(WHAT IS NEEDED)
Please repeat every one of the records below line for line, changing nothing.

(WORKING DATA)
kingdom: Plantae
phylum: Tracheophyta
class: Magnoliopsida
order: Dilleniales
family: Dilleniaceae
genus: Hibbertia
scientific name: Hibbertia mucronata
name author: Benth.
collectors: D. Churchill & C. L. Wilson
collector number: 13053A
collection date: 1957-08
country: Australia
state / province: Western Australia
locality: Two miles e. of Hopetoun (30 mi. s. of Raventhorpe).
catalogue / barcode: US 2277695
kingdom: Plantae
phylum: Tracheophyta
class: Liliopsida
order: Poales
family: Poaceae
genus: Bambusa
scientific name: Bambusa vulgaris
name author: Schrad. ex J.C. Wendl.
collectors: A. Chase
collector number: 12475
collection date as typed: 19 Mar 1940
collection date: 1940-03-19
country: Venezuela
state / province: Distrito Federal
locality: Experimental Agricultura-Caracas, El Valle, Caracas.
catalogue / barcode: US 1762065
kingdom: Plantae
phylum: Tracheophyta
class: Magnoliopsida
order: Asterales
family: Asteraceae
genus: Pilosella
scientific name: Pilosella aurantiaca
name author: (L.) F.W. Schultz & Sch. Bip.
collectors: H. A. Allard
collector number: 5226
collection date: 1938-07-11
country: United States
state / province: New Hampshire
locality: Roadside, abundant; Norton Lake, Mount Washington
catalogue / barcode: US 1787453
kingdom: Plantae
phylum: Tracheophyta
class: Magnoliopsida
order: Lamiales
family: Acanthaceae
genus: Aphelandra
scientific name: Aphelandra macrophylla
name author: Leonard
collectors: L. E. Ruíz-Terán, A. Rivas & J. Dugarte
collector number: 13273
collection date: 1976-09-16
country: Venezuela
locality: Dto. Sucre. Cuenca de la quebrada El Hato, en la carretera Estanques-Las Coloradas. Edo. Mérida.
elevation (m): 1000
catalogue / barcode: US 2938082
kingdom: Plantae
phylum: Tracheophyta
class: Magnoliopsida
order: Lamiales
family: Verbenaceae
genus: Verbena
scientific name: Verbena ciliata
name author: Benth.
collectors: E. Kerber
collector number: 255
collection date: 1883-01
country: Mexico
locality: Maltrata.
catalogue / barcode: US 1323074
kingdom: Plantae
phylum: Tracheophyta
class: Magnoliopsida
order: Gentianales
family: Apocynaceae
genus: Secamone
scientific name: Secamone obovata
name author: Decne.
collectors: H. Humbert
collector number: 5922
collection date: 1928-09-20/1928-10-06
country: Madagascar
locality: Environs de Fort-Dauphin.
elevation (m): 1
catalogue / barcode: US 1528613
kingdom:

(FULL OUTPUT)
kingdom: Plantae
phylum: Tracheophyta
class: Magnoliopsida
order: Dilleniales
family: Dilleniaceae
genus: Hibbertia
scientific name: Hibbertia mucronata
name author: Benth.
collectors: D. Churchill & C. L. Wilson
collector number: 13053A
collection date: 1957-08
country: Australia
state / province: Western Australia
locality: Two miles e. of Hopetoun (30 mi. s. of Raventhorpe).
catalogue / barcode: US 2277695
kingdom: Plantae
phylum: Tracheophyta
class: Liliopsida
order: Poales
family: Poaceae
genus: Bambusa
scientific name: Bambusa vulgaris
name author: Schrad. ex J.C. Wendl.
collectors: A. Chase
collector number: 12475
collection date as typed: 19 Mar 1940
collection date: 1940-03-19
country: Venezuela
state / province: Distrito Federal
locality: Experimental Agricultura-Caracas, El Valle, Caracas.
catalogue / barcode: US 1762065
kingdom: Plantae
phylum: Tracheophyta
class: Magnoliopsida
order: Asterales
family: Asteraceae
genus: Pilosella
scientific name: Pilosella aurantiaca
name author: (L.) F.W. Schultz & Sch. Bip.
collectors: H. A. Allard
collector number: 5226
collection date: 1938-07-11
country: United States
state / province: New Hampshire
locality: Roadside, abundant; Norton Lake, Mount Washington
catalogue / barcode: US 1787453
kingdom: Plantae
phylum: Tracheophyta
class: Magnoliopsida
order: Lamiales
family: Acanthaceae
genus: Aphelandra
scientific name: Aphelandra macrophylla
name author: Leonard
collectors: L. E. Ruíz-Terán, A. Rivas & J. Dugarte
collector number: 13273
collection date: 1976-09-16
country: Venezuela
locality: Dto. Sucre. Cuenca de la quebrada El Hato, en la carretera Estanques-Las Coloradas. Edo. Mérida.
elevation (m): 1000
catalogue / barcode: US 2938082
kingdom: Plantae
phylum: Tracheophyta
class: Magnoliopsida
order: Lamiales
family: Verbenaceae
genus: Verbena
scientific name: Verbena ciliata
name author: Benth.
collectors: E. Kerber
collector number: 255
collection date: 1883-01
country: Mexico
locality: Maltrata.
catalogue / barcode: US 1323074
kingdom: Plantae
phylum: Tracheophyta
class: Magnoliopsida
order: Gentianales
family: Apocynaceae
genus: Secamone
scientific name: Secamone obovata
name author: Decne.
collectors: H. Humbert
collector number: 5922
collection date: 1928-09-20/1928-10-06
country: Madagascar
locality: Environs de Fort-Dauphin.
elevation (m): 1
catalogue / barcode: US 1528613
kingdom:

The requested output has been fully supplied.